ECLI:NL:HR:1998:AA2411

Hoge Raad

Datum uitspraak
4 februari 1998
Publicatiedatum
4 april 2013
Zaaknummer
32860
Instantie
Hoge Raad
Type
Uitspraak
Procedures
  • Cassatie
Rechters
  • R.J.J. Jansen
  • Bellaart
  • De Moor
  • Meij
  • Van Vliet
Vindplaatsen
  • Rechtspraak.nl
AI samenvatting door LexboostAutomatisch gegenereerd

Cassatie van de Staatssecretaris van Financiën inzake omzetbelasting en teruggaafverzoek door vennootschap onder firma

In deze zaak gaat het om een cassatieberoep van de Staatssecretaris van Financiën tegen een uitspraak van het Gerechtshof te 's-Gravenhage van 27 november 1996. De vennootschap onder firma X te Z had over het tweede kwartaal van 1994 een bedrag van f 8.017,-- aan omzetbelasting op aangifte voldaan en verzocht om teruggaaf van f 5.947,--. De Inspecteur weigerde deze teruggaaf, waarna de vennootschap in beroep ging bij het Hof, dat de uitspraak van de Inspecteur vernietigde en de teruggaaf toekende.

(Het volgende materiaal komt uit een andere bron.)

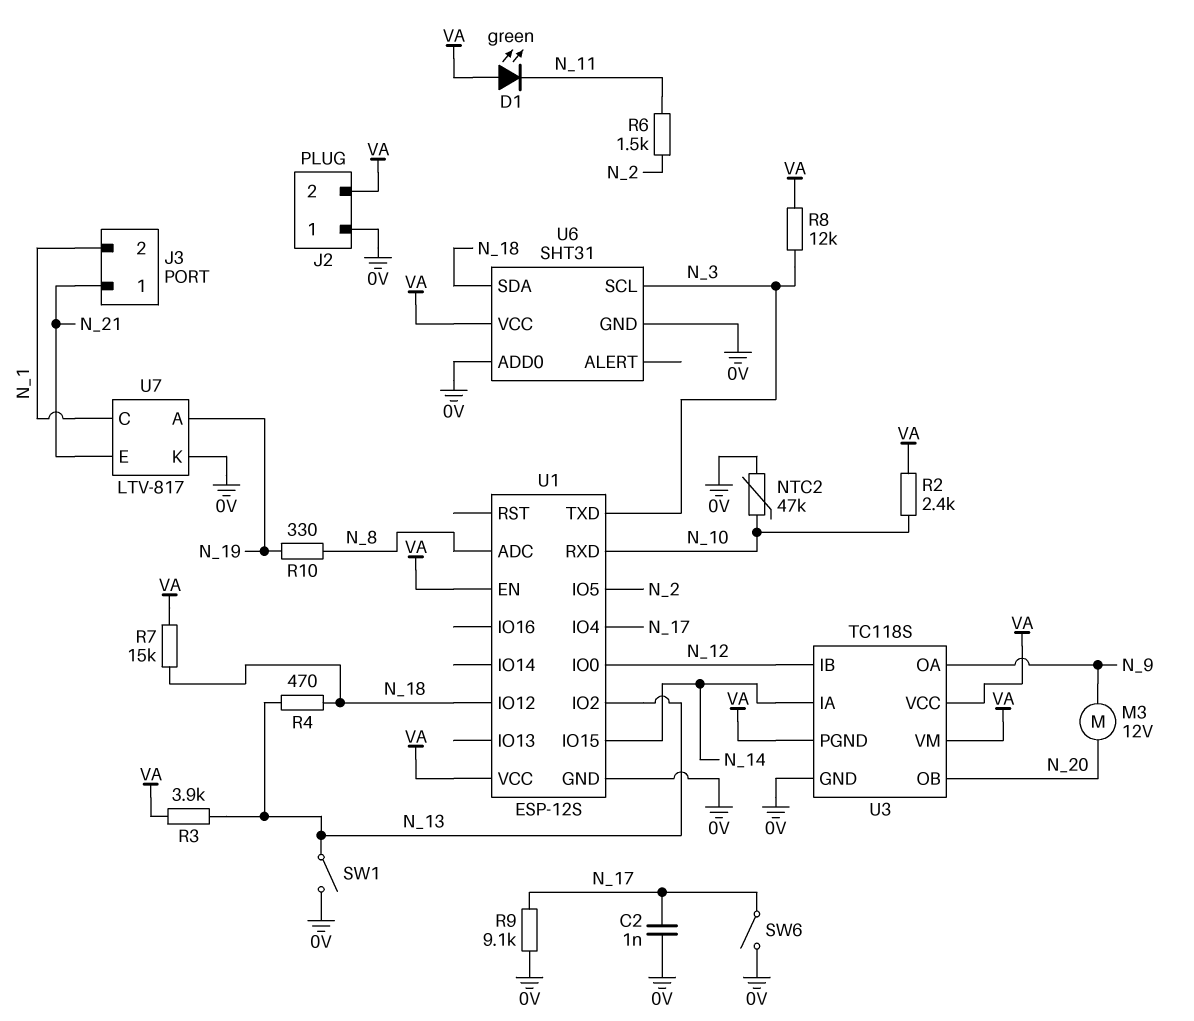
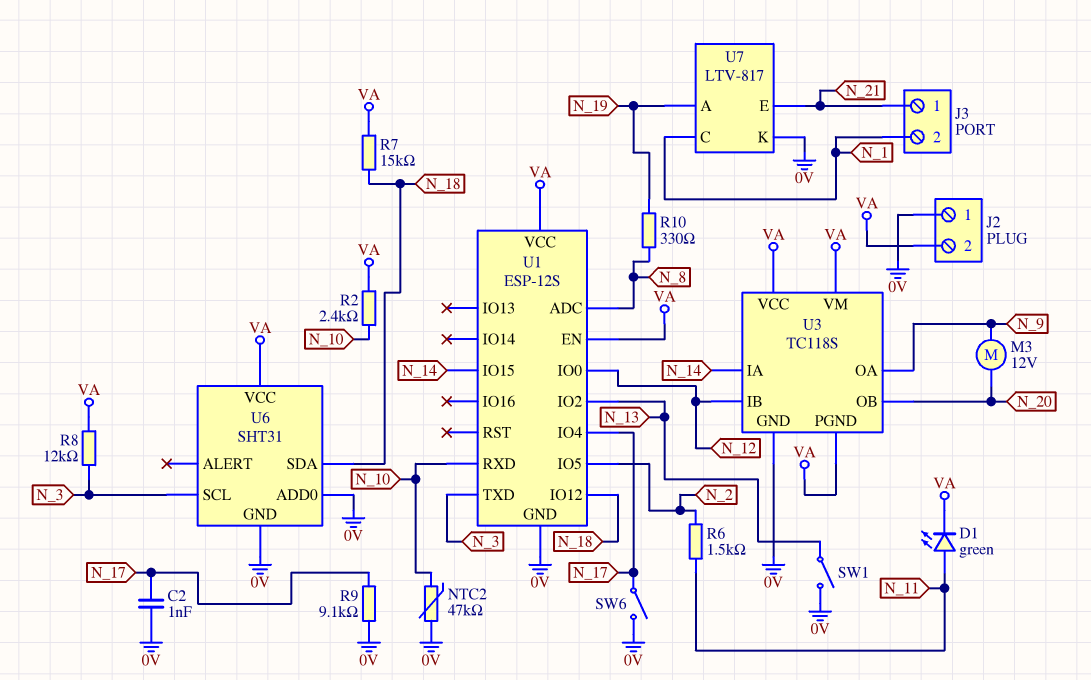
D1: LED green (A VA, K N_11) -> LED green (A N_11, K VA)
R3: 3.9k (N_13, VA) -> none
R4: 470 (N_13, N_18) -> none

De Staatssecretaris heeft vervolgens cassatie ingesteld tegen deze uitspraak. In cassatie is vastgesteld dat de vennootschap diensten verleende op scheeps- en werktuigkundig gebied, specifiek gericht op buitenlandse reders die schadeclaims hadden in Nederland. Het Hof oordeelde dat de verleende diensten onder artikel 6, lid 2, onderdeel d, punt 3 van de Wet op de omzetbelasting 1968 vallen, en dat deze diensten niet in Nederland zijn verricht, wat van belang is voor de heffing van omzetbelasting.

De Hoge Raad heeft het cassatiemiddel van de Staatssecretaris verworpen. De Hoge Raad oordeelde dat het Hof terecht heeft geoordeeld dat de diensten van de vennootschap onder firma X niet onder de andere bepalingen van de Wet vallen, en dat de stelling van de Inspecteur niet opging. De Hoge Raad achtte geen termen aanwezig voor een veroordeling in de proceskosten en legde een recht van f 315,-- op aan de Staatssecretaris voor het cassatieberoep.

Uitspraak

gewezen op het beroep in cassatie van de Staatssecretaris van Financiën tegen de uitspraak van het Gerechtshof te 's-Gravenhage van 27 november 1996 betreffende het bedrag dat door de vennootschap onder firma X te Z als omzetbelasting op aangifte is voldaan over het tijdvak tweede kwartaal 1994.
1. Aangifte, bezwaar en geding voor het Hof Belanghebbende heeft over voormeld tijdvak op aangifte voldaan een bedrag van f 8.017,-- aan omzetbelasting. Zij heeft tegen dit bedrag bezwaar gemaakt bij de Inspecteur en verzocht om teruggaaf van een bedrag van f 5.947,--, waarna de Inspecteur bij uitspraak heeft besloten geen teruggaaf te verlenen. Belanghebbende is tegen die uitspraak in beroep gekomen bij het Hof, dat deze uitspraak heeft vernietigd en een teruggaaf heeft verleend van f 5.947,--. De uitspraak van het Hof is aan dit arrest gehecht. 2. Geding in cassatie De Staatssecretaris heeft tegen 's Hofs uitspraak
beroep in cassatie ingesteld. Het beroepschrift in cassatie is aan dit arrest gehecht en maakt daarvan deel uit. Belanghebbende heeft bij vertoogschrift het cassatieberoep bestreden.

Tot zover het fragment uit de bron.